YOUR GOAL |
For the material that follows, tally the lines holding "will" and give the total alone.

====

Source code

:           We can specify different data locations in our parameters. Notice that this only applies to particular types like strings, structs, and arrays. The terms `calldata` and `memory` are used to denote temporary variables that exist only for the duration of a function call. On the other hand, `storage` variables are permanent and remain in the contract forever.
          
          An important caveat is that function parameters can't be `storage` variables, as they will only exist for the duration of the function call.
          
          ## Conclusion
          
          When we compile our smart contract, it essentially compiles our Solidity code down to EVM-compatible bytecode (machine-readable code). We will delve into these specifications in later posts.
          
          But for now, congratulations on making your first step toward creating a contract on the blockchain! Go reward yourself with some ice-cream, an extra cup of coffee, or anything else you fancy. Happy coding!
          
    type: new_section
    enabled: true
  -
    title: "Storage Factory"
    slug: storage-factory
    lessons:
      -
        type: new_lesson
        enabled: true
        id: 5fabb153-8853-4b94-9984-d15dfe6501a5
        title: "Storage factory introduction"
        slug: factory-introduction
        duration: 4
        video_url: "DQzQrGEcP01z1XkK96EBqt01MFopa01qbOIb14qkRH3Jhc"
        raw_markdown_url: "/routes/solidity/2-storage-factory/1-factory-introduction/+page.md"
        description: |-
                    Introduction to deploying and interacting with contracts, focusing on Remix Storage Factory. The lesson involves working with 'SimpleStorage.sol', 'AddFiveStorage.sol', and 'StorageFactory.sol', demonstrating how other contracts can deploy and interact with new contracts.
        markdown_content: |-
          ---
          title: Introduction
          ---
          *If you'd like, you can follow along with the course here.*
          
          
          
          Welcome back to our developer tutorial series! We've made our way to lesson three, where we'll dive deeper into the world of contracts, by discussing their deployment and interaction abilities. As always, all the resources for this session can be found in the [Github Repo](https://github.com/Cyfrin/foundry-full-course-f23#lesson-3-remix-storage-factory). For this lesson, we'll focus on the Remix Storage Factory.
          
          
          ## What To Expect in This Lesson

====

ANSWER TO THE PROBLEM |
2